-- Жизнь наполнена страхом, -- говорит Михайла, -- силы духа человеческого поедает взаимная ненависть. Безобразна жизнь! Но -- дайте детям
время расти свободно, не превращайте их в рабочий скот, и свободные, бодрые -- они осветят всю жизнь внутри и вне вас прекрасным огнём юной
дерзости духа своего, великой красотой непрерывного деяния!
Вокруг везде -- жёлтые головки, голубые глаза, румяные лица, как живые цветы в тёмной зелени хвои. Смех и звонкие голоса весёлых птиц,
вестников новой жизни.
И вся эта живая красота будет потоптана жадностью. Какой тут смысл? Рождается милый ребёнок; радуясь, растёт прекрасное дитя, и вот --
пакостно ругается и горько стонет человек, бьёт жену свою, гасит тоску водкой.
И, как бы отвечая думам моим, говорит Михайла:
-- Разрушают народ, едино истинный храм бога живого, и сами разрушители гибнут в хаосе обломков, видят подлую работу свою и говорят:
страшно! Мечутся и воют: где бог? А сами умертвили его.
Я вспоминаю речи Ионы о дроблении русского народа, и думы мои легко и славно тонут в словах Михайлы. Но не понимаю я, почему он говорит
тихо, без гнева, как будто вся эта тяжкая жизнь -- уже прошлое для него?
Тепло и ласково дышит земля пьяными запахами смол и цветов. Звеня, порхают птицы.
Вьются дети, победители тишины лесной, и мне всё более ясно, что до этого дня не понимал я их силы, не видел красоты.
Хорош этот Михайла среди них, со спокойной улыбкой на лице!
Говорю ему, улыбаясь:
-- Уйду от вас в сторонку, надо мне подумать!
Смотрит он на меня -- глаза его лучатся, ресницы дрожат, и сердце моё ответно вздрагивает.
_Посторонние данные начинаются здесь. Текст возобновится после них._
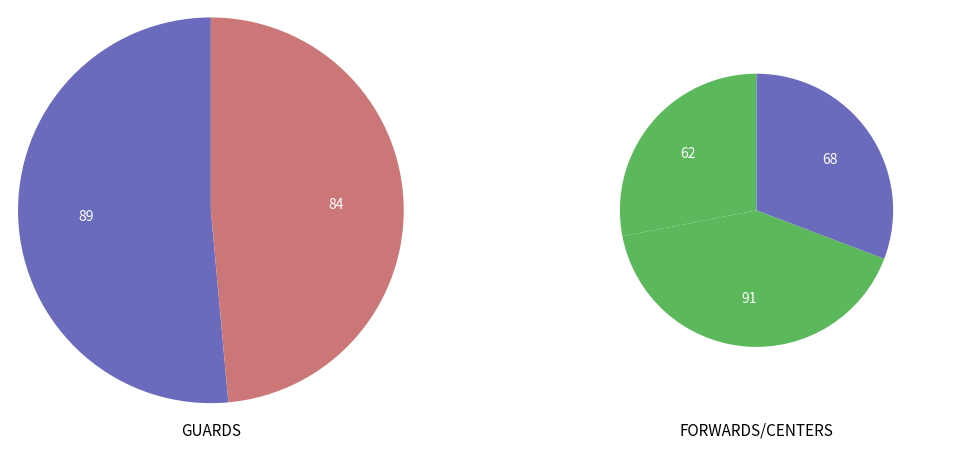

How many slices are in this pie chart?

5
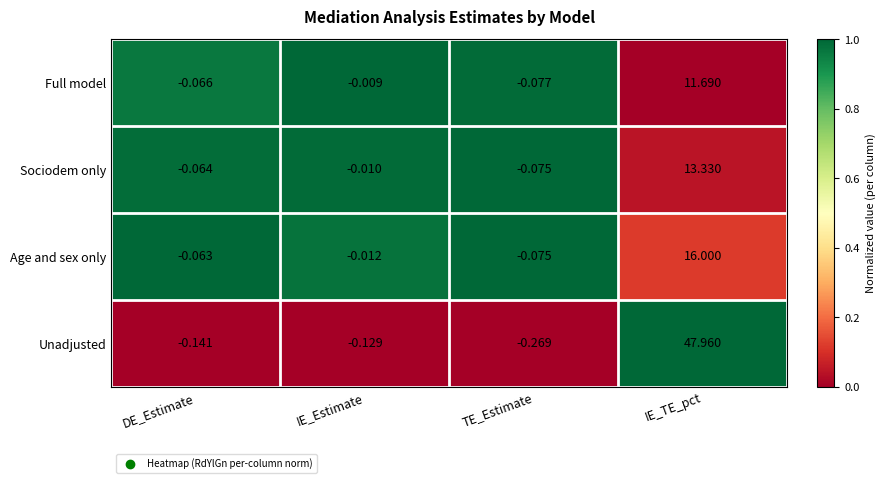

Between DE_Estimate and IE_Estimate, which series saw the biggest shift?

Full model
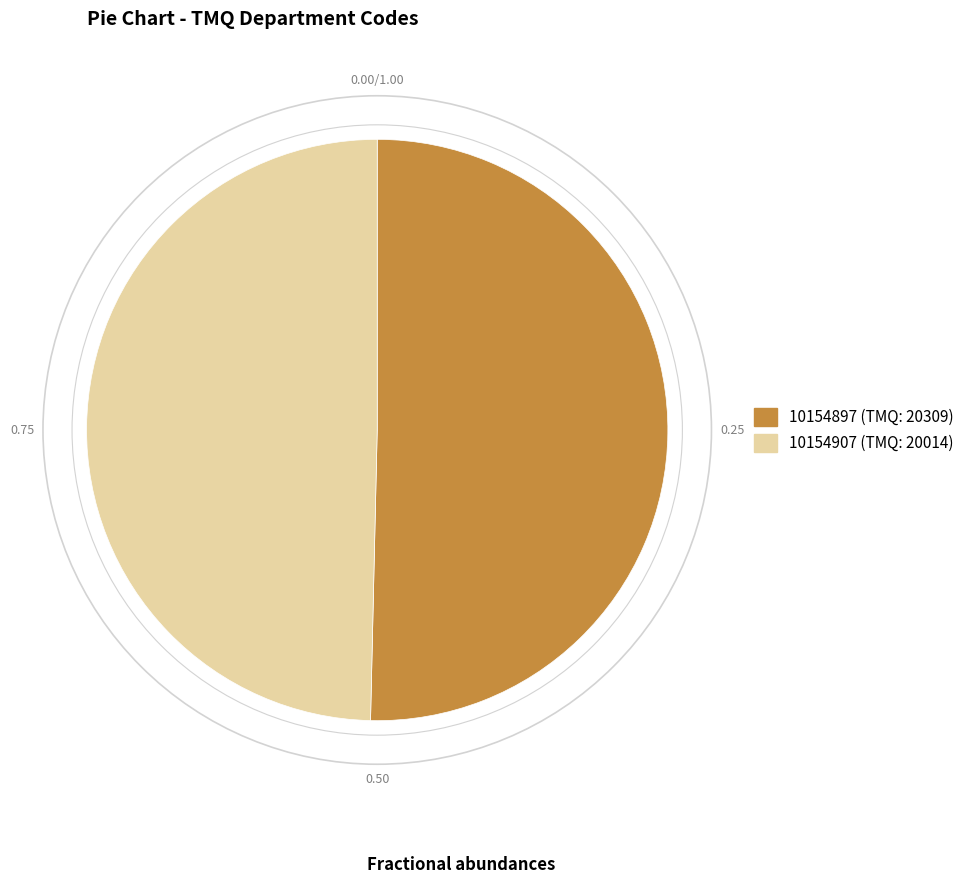

True or false: 10154907 accounts for 50% of the total.

True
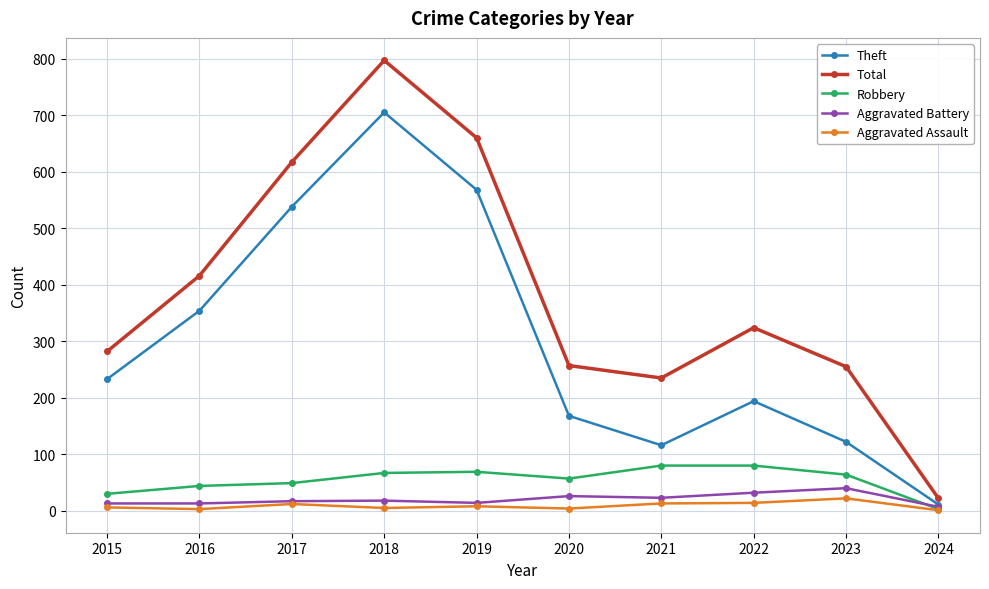

Which series has the largest total across all categories?

Total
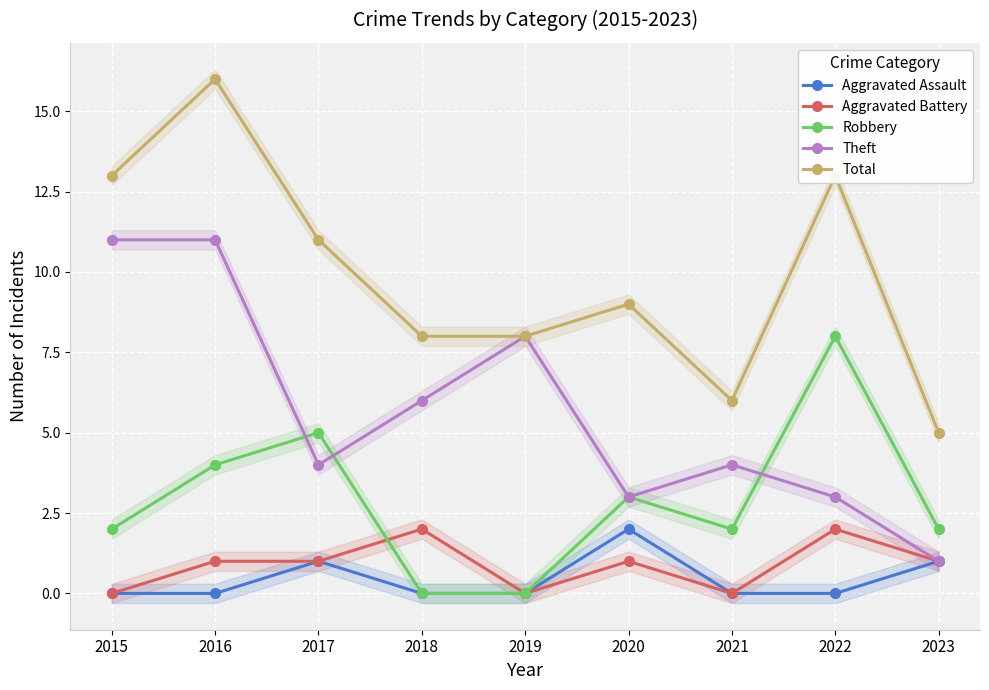

Which series has the largest total across all categories?

Total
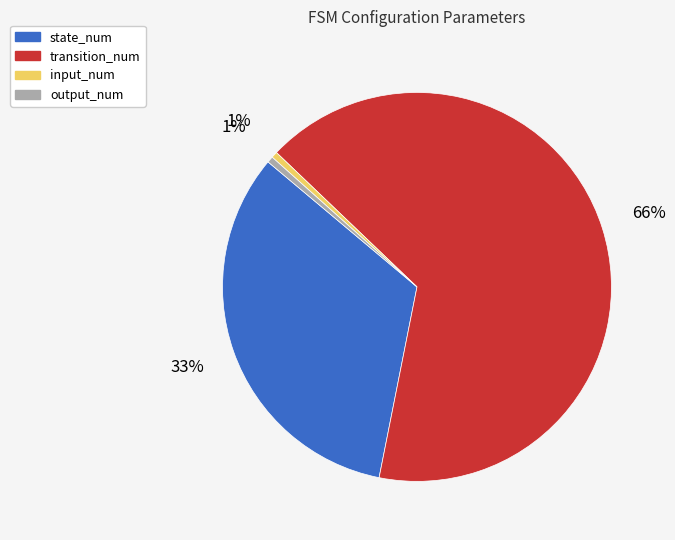

The state_num slice represents 18% of the pie. True or false?

False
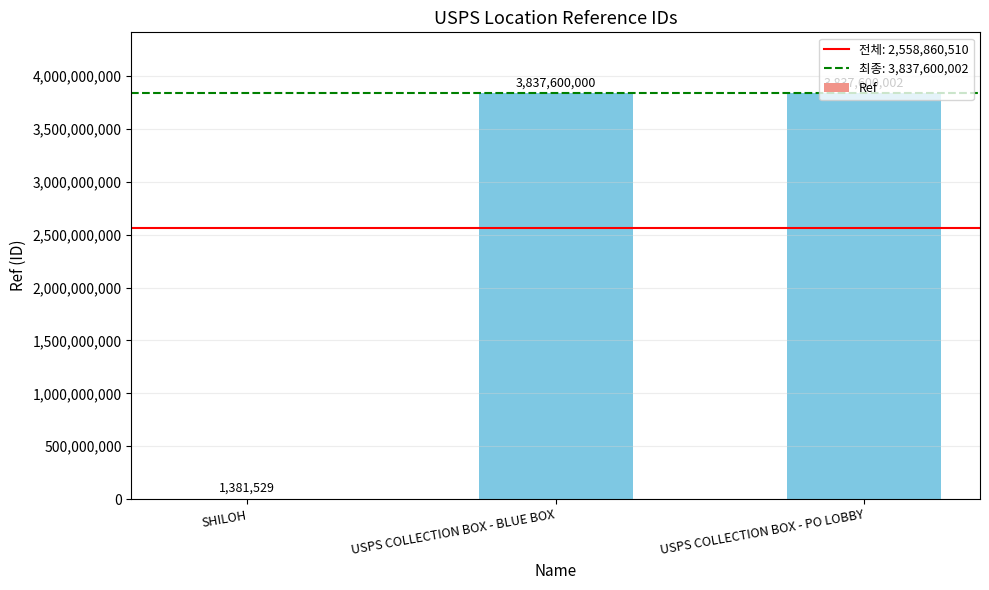

Where is the data nearest to the value 1919490765?

USPS COLLECTION BOX - BLUE BOX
Ласку я редко видел, ценить её умею и говорю ему:
-- Хороший вы человек!
Сконфузился он, опустил глаза и этим очень смутил меня. Постояли мы друг против друга молча, разошлись. Потом он кричит мне:
-- Не заходите далеко, заплутаетесь!
-- Спасибо!
Свернул я в лес, выбрал место, сел. Удаляются голоса детей, тонет смех в густой зелени леса, вздыхает лес. Белки скрипят надо мной, щур
поёт. Хочу обнять душой всё, что знаю и слышал за последние дни, а оно слилось в радугу, обнимает меня и влечёт в своё тихое волнение, наполняет
душу; безгранично растёт она, и забыл я, потерял себя в лёгком облаке безгласных дум.
К ночи пришёл домой и сказал Михайле, что мне надо пожить с ними до поры, пока я не узнаю их веру, и чтобы дядя Пётр поискал мне работы на
заводе.
-- Вы бы, -- говорит, -- не торопились; отдохните, и надо вам книги почитать!
У меня к нему доверие.
-- Давайте ваши книги!
-- Берите.
-- Я, -- мол, -- светских не читывал, дайте сами, что нужнее для меня, например -- историю русскую?
-- Человеку -- всё нужно знать! -- говорит он и смотрит на книги так же ласково, как на детей.